What's the best machine learning algorithm to use? I hear that XGBoost wins most of the Kaggle competitions that aren't won with deep learning. Should I just use XGBoost all the time? That might work out most of the time in practice, but a proof exists which tells us that there cannot be one true algorithm to rule them all.

This episode is titled "No Free Lunch Theorems" (plural) because there are to well known theorems bearing the same name. NFL for optimization and NFL for machine learning. There's room for further NFL type proofs. What they share in common is that they state that certain classes of algorithms have no "best" algorithm because on average, they'll all perform about the same. Athletes that compete in the Olympics might be assumed to be outstanding athletes. However, no one athlete is going to win gold in every event.

The core observation for understanding theorem is to know that a NFL theorem consider applying two algorithms over all possible problems. Assume we have a large dataset from which we drew this sample:

Food item | Has seeds | Is Red | Is Vegetarian | Contains Dairy | Contains Meat | Is a root | Is Vegan | Could be Kosher | Is a Fruit | |
---|---|---|---|---|---|---|---|---|---|---|

Carrot | No | No | Yes | No | No | Yes | Yes | Yes | No | |

Cheeseburger | No | No | No | Yes | Yes | No | No | No | No | |

Eggs | No | No | No | Yes | No | No | No | Yes | No | |

Apple | Yes | Yes | Yes | No | No | No | Yes | Yes | Yes | |

Pineapple | No | No | Yes | No | No | No | Yes | Yes | Yes | |

Soba noodles | No | No | Yes | No | No | No | Yes | Yes | No | |

Red Potatoe | No | Yes | Yes | No | No | Yes | Yes | Yes | No |

While this table contains too few examples, you can imagine where a large training set in this format might allow you to train a machine learning model that predicts any of the last three columns. In fact, for exact of these three use cases, we can expect our machine learning algorithm to output a model which has high interpretability, even without a tool like LIME.

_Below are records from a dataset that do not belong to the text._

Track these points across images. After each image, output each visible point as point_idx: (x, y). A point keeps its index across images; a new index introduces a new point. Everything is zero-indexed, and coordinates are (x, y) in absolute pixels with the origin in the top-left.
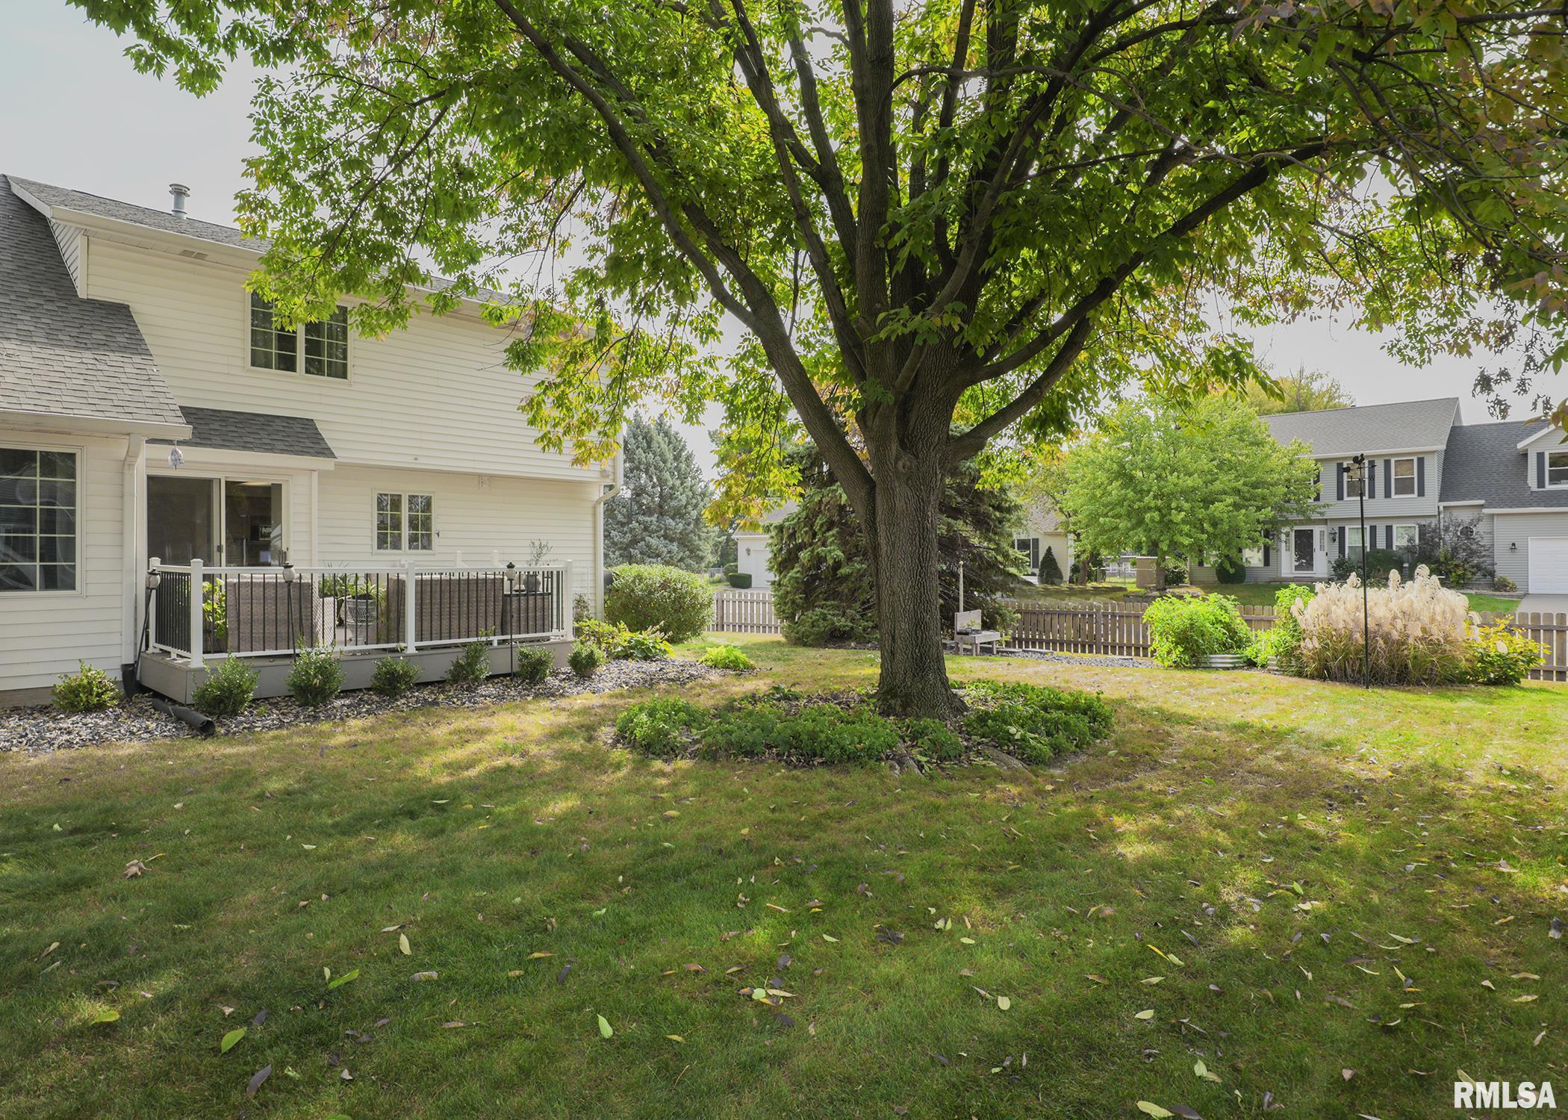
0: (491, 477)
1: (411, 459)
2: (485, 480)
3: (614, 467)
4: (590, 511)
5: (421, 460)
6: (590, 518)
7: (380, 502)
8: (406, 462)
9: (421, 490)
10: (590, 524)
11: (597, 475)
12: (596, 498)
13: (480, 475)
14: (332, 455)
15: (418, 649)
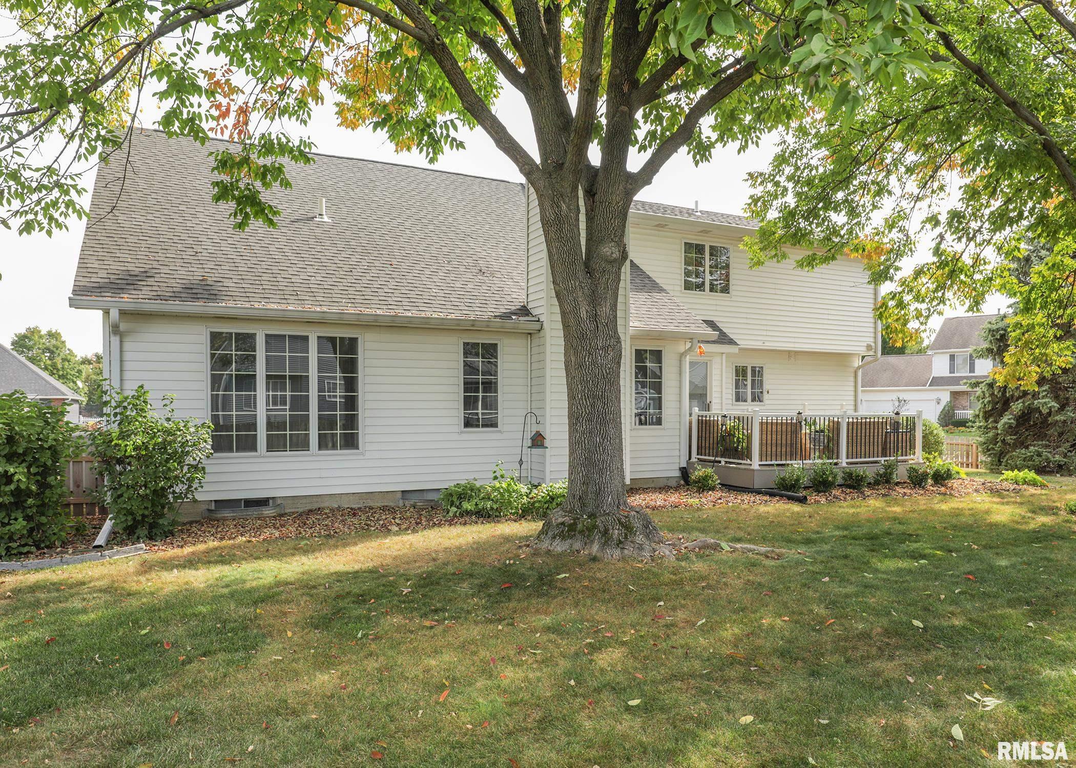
0: (797, 353)
1: (760, 343)
2: (792, 355)
3: (875, 343)
4: (853, 375)
5: (767, 344)
6: (852, 379)
7: (737, 371)
8: (757, 345)
9: (757, 363)
10: (852, 384)
11: (864, 349)
12: (856, 365)
13: (789, 352)
14: (736, 344)
15: (847, 463)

There are any number of classifications we might be interested in predicting, such as whether or not Yoshi (our lilac crowned amazon parrot) would eat the particular food. From the list above, she'd eat everything there! Any assignment of true/false values are a possible "problem" that we might want to solve with machine learning. For the three examples above, surely machine learning will be successful at making predictions given sufficient training examples. Yet, if we allow any assignment of values, then we're talking about a lot of possible functions we might want to learn. When we think that broadly, the NFL theorem tells us that there's no one "best" algorithm.

While this is a correct proof, it can sometimes be taken out of context. It doesn't mean that some algorithms aren't practically better than others. The NFL theorem considers the space of all possible functions to be learned. In practice, we are probably only interested in a small subset of all possible functions. If you could find a way to rigorously define which problems are "interesting", perhaps you'd be able to prove that one particular algorithm is universally better than another when applied only to the interesting ones.